**What you need to do:** Lines from the listing that hold the string "pixels" are what you should return.

**Recorded information:**
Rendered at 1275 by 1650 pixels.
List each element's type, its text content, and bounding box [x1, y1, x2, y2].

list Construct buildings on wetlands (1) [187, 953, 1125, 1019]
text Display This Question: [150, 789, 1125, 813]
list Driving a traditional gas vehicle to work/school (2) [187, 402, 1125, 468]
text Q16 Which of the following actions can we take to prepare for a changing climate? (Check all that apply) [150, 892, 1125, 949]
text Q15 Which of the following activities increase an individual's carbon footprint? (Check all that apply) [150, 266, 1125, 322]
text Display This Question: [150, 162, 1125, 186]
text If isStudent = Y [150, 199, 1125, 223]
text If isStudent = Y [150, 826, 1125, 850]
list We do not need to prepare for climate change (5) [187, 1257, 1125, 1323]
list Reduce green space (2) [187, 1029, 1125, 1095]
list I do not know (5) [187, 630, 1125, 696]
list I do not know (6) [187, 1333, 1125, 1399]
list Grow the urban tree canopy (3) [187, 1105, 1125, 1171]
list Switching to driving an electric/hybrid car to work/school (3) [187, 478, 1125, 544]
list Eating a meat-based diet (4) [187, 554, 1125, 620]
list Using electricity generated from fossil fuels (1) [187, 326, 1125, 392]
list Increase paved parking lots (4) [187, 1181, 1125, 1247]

...

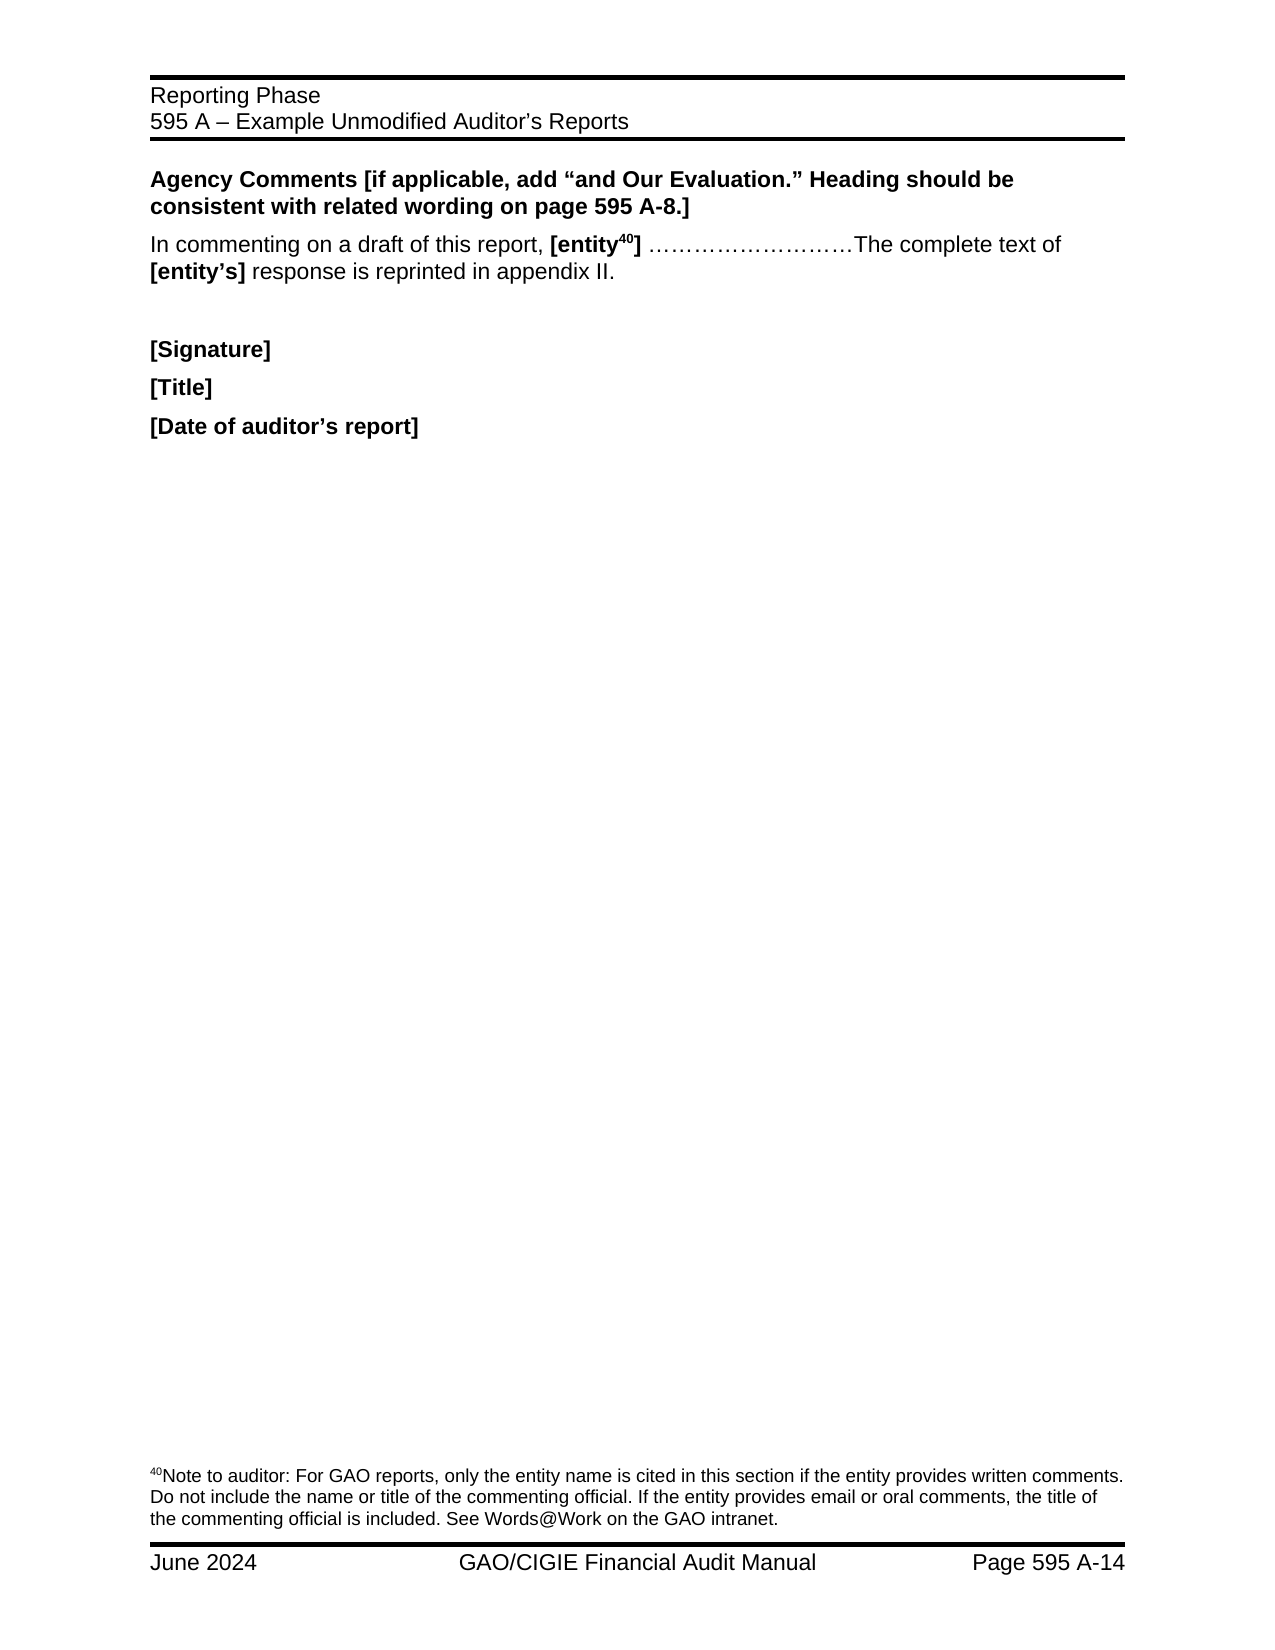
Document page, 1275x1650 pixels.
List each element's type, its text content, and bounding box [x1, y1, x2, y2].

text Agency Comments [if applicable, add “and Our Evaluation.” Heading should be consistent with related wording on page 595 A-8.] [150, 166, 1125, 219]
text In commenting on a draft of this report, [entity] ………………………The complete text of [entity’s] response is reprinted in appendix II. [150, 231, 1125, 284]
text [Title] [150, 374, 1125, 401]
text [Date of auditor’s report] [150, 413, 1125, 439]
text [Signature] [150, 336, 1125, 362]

==

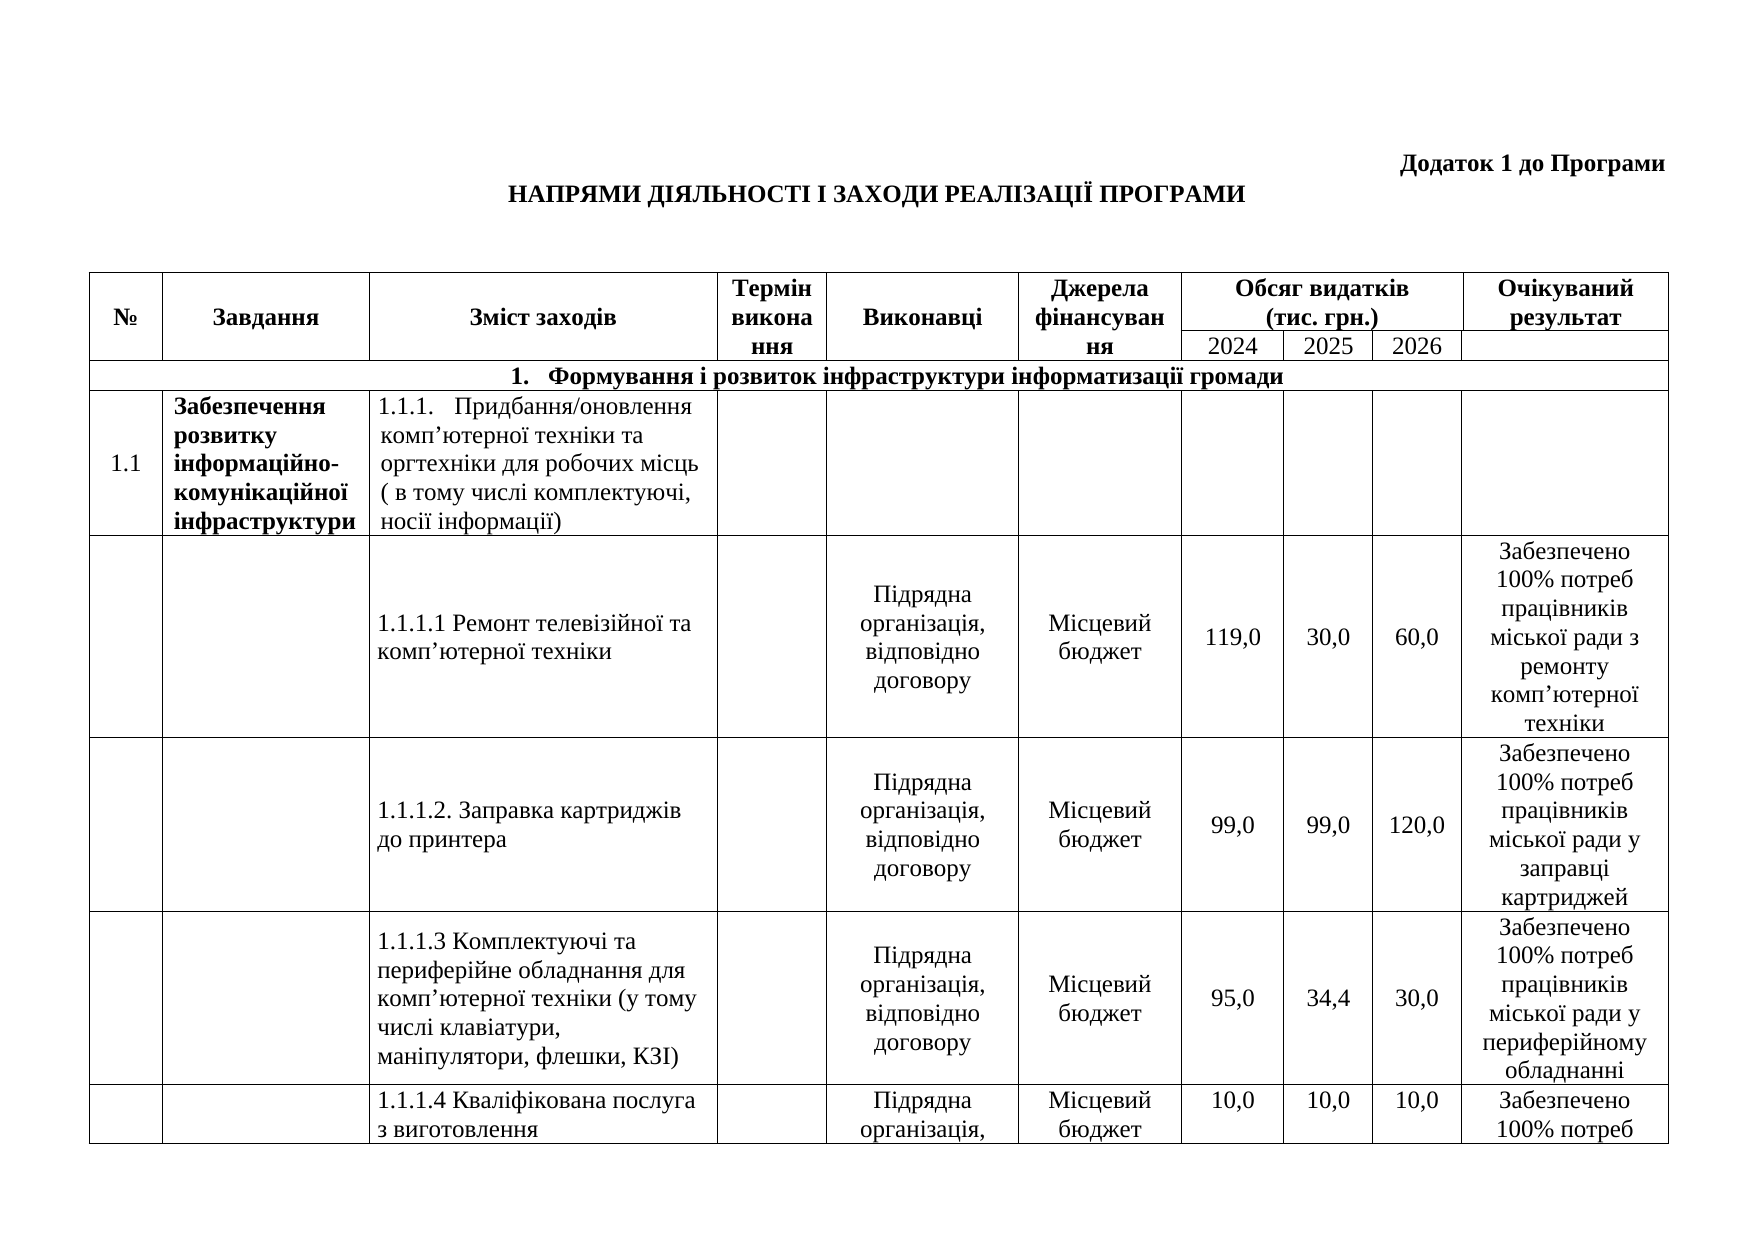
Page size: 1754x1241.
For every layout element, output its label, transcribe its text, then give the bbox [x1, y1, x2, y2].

**Answer for this exercise:**
Rendered at 1275 by 1650 pixels.
Document page, 1275x1650 pixels.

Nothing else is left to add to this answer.